It’s the end of the world as we know it in this fine Dr. Strangelove–ian satire about the mad search for a doomsday device.
Robertson’s (The Siege of Walter Parks, 2012) self-billed “feel good story about the end of the world” may not be completely unique, but it is exceedingly clever and entertaining and, at times, spot-on loony. Thirteen-year-old Alex Graham and his friend Gerald find a thermos-shaped canister labeled “Top Secret” and “Property of the United States Government.” No sooner does Alex put it up for bid on eBay than he finds himself hunted by mercenaries and the CIA. The elusive canister turns out to be a long-lost weapon of ultimate destruction created by a Dr. MacGuffin (likely a sly reference to Alfred Hitchcock’s signature plot device of a desired object that drives a story). The United States, led by an ineffectual president who fancies himself a poet, wants it back, but others, including a stereotypically drawn Islamic terrorist and a German arms dealer, have their own designs on the elusive weapon. CIA agent Charlie Draper, whose own world ended with the deaths of his wife and daughter, takes Alex under his wing as the search becomes more frantic and the body count escalates. Robertson is adept at balancing the story’s farcical and gritty elements. The book’s violence is sudden and punishing, which underscores the high stakes and invests the story with a gravitas that makes its absurdist passages even funnier.
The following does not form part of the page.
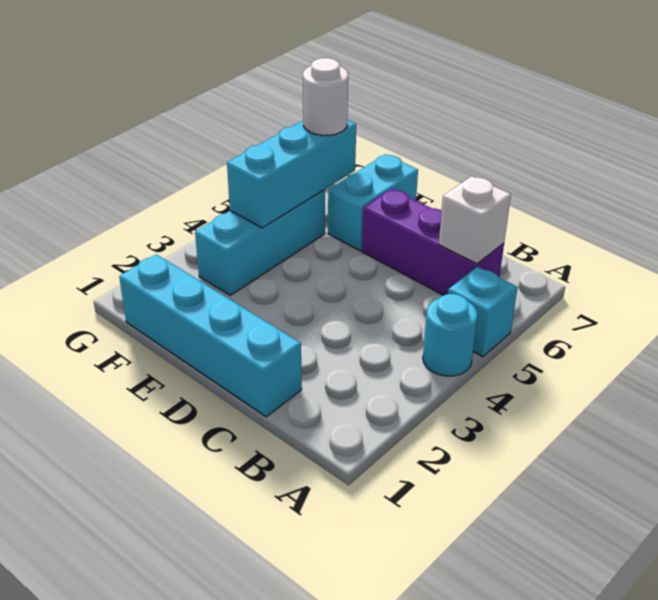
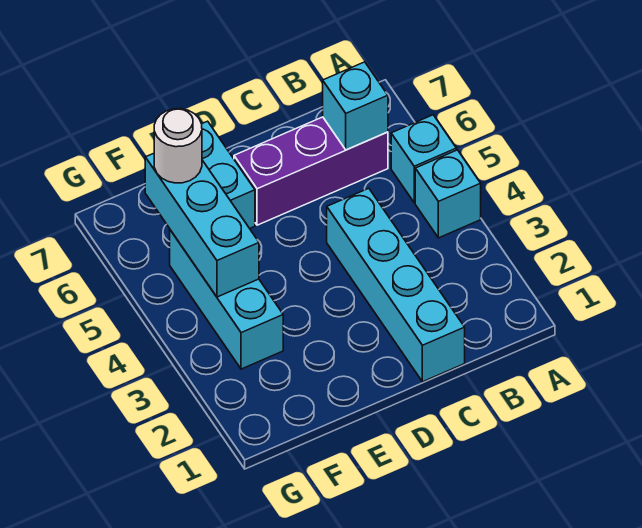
cyan 1x1 round brick [423,294,478,376] -> cyan 1x1 brick [415,150,481,238]
white 1x1 brick [439,176,511,264] -> cyan 1x1 brick [323,62,388,150]
cyan 1x4 brick [119,254,302,417] -> cyan 1x4 brick turned to [327,188,465,382]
That said, the humor is hit-or-miss; all the jokes can’t be good, as Groucho Marx once said, but readers, after wading through an opening disclaimer, a preface, a few words about the book’s science (“There isn’t any”), and a faux introduction that extols the book’s silliness, might be tempted to ask the author to get on with it. The invented quotes (“‘Do I really sound like that?’—R.M. Nixon”) that head most chapters also become increasingly tiresome. That said, there are also some sublimely silly passages whose deadpan musings recall the late Douglas Adams.
Readers will likely be sorry to see this book (and the world) come to a conclusion.